» **What you need to do**
Write out, word for word, the lines of the entries below, starting at the line that contains "common name: Willow pinecone gall midge" and ending at the final line of the entries.

§ §

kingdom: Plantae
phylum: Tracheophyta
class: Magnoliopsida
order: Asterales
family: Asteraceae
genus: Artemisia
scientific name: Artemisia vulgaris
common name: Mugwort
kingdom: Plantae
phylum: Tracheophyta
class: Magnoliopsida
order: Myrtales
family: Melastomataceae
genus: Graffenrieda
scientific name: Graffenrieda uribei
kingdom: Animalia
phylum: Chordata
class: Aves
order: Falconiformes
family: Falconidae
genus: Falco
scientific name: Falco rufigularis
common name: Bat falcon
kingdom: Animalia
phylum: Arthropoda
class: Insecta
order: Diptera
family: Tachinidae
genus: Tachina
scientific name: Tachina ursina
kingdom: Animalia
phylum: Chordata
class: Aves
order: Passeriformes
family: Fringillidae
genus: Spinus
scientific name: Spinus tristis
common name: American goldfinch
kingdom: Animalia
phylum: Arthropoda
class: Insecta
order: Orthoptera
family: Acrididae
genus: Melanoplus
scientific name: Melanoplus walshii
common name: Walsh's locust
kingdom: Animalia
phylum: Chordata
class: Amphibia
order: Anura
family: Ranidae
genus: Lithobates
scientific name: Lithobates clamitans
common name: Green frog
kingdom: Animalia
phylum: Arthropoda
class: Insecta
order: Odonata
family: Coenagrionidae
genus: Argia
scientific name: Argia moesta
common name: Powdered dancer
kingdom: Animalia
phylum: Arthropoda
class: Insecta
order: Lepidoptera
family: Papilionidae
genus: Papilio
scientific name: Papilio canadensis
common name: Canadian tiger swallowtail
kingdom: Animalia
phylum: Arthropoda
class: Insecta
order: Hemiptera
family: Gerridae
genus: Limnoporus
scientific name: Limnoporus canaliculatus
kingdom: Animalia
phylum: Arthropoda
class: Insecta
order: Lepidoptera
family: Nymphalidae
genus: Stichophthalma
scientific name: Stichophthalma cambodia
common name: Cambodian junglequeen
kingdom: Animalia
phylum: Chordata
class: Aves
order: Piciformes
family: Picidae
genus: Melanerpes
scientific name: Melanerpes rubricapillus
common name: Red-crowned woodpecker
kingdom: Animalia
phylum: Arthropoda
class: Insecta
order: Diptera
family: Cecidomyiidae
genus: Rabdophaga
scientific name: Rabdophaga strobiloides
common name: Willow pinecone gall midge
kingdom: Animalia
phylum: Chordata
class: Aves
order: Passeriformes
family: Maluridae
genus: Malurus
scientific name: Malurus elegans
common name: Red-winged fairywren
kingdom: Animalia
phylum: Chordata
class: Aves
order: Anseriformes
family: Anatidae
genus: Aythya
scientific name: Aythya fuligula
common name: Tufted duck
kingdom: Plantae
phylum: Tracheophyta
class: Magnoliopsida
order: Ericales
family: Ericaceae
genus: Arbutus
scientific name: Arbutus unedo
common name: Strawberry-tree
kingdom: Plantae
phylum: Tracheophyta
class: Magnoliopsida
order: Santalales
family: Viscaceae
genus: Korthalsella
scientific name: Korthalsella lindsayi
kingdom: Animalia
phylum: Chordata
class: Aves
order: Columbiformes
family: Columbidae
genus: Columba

§ §

» **Full output**
common name: Willow pinecone gall midge
kingdom: Animalia
phylum: Chordata
class: Aves
order: Passeriformes
family: Maluridae
genus: Malurus
scientific name: Malurus elegans
common name: Red-winged fairywren
kingdom: Animalia
phylum: Chordata
class: Aves
order: Anseriformes
family: Anatidae
genus: Aythya
scientific name: Aythya fuligula
common name: Tufted duck
kingdom: Plantae
phylum: Tracheophyta
class: Magnoliopsida
order: Ericales
family: Ericaceae
genus: Arbutus
scientific name: Arbutus unedo
common name: Strawberry-tree
kingdom: Plantae
phylum: Tracheophyta
class: Magnoliopsida
order: Santalales
family: Viscaceae
genus: Korthalsella
scientific name: Korthalsella lindsayi
kingdom: Animalia
phylum: Chordata
class: Aves
order: Columbiformes
family: Columbidae
genus: Columba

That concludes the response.